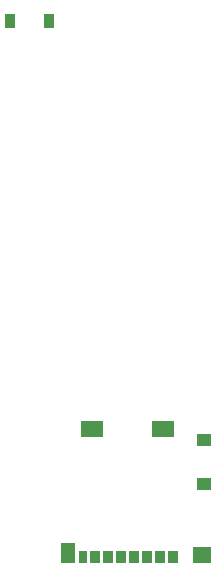
<source format=gbr>
%TF.GenerationSoftware,KiCad,Pcbnew,(6.0.6-0)*%
%TF.CreationDate,2022-08-03T19:16:28-07:00*%
%TF.ProjectId,sd_bt_streamer,73645f62-745f-4737-9472-65616d65722e,rev?*%
%TF.SameCoordinates,Original*%
%TF.FileFunction,Paste,Top*%
%TF.FilePolarity,Positive*%
%FSLAX46Y46*%
G04 Gerber Fmt 4.6, Leading zero omitted, Abs format (unit mm)*
G04 Created by KiCad (PCBNEW (6.0.6-0)) date 2022-08-03 19:16:28*
%MOMM*%
%LPD*%
G01*
G04 APERTURE LIST*
%ADD10R,0.850000X1.100000*%
%ADD11R,0.750000X1.100000*%
%ADD12R,1.200000X1.000000*%
%ADD13R,1.900000X1.350000*%
%ADD14R,1.170000X1.800000*%
%ADD15R,1.550000X1.350000*%
%ADD16R,0.900000X1.200000*%
G04 APERTURE END LIST*
D10*
%TO.C,J1*%
X167105000Y-104200000D03*
X166005000Y-104200000D03*
X164905000Y-104200000D03*
X163805000Y-104200000D03*
X162705000Y-104200000D03*
X161605000Y-104200000D03*
X160505000Y-104200000D03*
D11*
X159455000Y-104200000D03*
D12*
X169740000Y-98050000D03*
X169740000Y-94350000D03*
D13*
X160270000Y-93375000D03*
X166240000Y-93375000D03*
D14*
X158245000Y-103850000D03*
D15*
X169565000Y-104075000D03*
%TD*%
D16*
%TO.C,D1*%
X153350000Y-58800000D03*
X156650000Y-58800000D03*
%TD*%
M02*

</source>
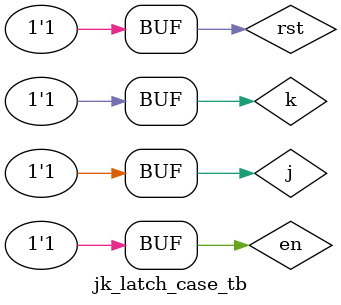
<source format=v>
module jk_latch_case_tb;
	reg  j, k, en, rst;
	wire q;
jklatch_case m(.q(q), .j(j), .k(k), .en(en), .rst(rst));
	initial 
	begin 
$monitor ("q=%b\t j=%b\t k=%b\t en=%b\t rst=%b\t", q, j, k, en, rst);
	{rst, en, j, k }= 4'b1111;
	repeat (16)
		begin 
			{rst, en, j, k }={rst, en, j, k }-1;
			#20;
		end 
	end
endmodule 

</source>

※

Job: Return the complete material exactly as given, excluding images.

Solved problem:
<source format=gbr>
%TF.GenerationSoftware,KiCad,Pcbnew,(6.0.6-0)*%
%TF.CreationDate,2022-08-03T19:16:28-07:00*%
%TF.ProjectId,sd_bt_streamer,73645f62-745f-4737-9472-65616d65722e,rev?*%
%TF.SameCoordinates,Original*%
%TF.FileFunction,Paste,Top*%
%TF.FilePolarity,Positive*%
%FSLAX46Y46*%
G04 Gerber Fmt 4.6, Leading zero omitted, Abs format (unit mm)*
G04 Created by KiCad (PCBNEW (6.0.6-0)) date 2022-08-03 19:16:28*
%MOMM*%
%LPD*%
G01*
G04 APERTURE LIST*
%ADD10R,0.850000X1.100000*%
%ADD11R,0.750000X1.100000*%
%ADD12R,1.200000X1.000000*%
%ADD13R,1.900000X1.350000*%
%ADD14R,1.170000X1.800000*%
%ADD15R,1.550000X1.350000*%
%ADD16R,0.900000X1.200000*%
G04 APERTURE END LIST*
D10*
%TO.C,J1*%
X167105000Y-104200000D03*
X166005000Y-104200000D03*
X164905000Y-104200000D03*
X163805000Y-104200000D03*
X162705000Y-104200000D03*
X161605000Y-104200000D03*
X160505000Y-104200000D03*
D11*
X159455000Y-104200000D03*
D12*
X169740000Y-98050000D03*
X169740000Y-94350000D03*
D13*
X160270000Y-93375000D03*
X166240000Y-93375000D03*
D14*
X158245000Y-103850000D03*
D15*
X169565000Y-104075000D03*
%TD*%
D16*
%TO.C,D1*%
X153350000Y-58800000D03*
X156650000Y-58800000D03*
%TD*%
M02*

</source>
<source format=v>
module jk_latch_case_tb;
	reg  j, k, en, rst;
	wire q;
jklatch_case m(.q(q), .j(j), .k(k), .en(en), .rst(rst));
	initial 
	begin 
$monitor ("q=%b\t j=%b\t k=%b\t en=%b\t rst=%b\t", q, j, k, en, rst);
	{rst, en, j, k }= 4'b1111;
	repeat (16)
		begin 
			{rst, en, j, k }={rst, en, j, k }-1;
			#20;
		end 
	end
endmodule 

</source>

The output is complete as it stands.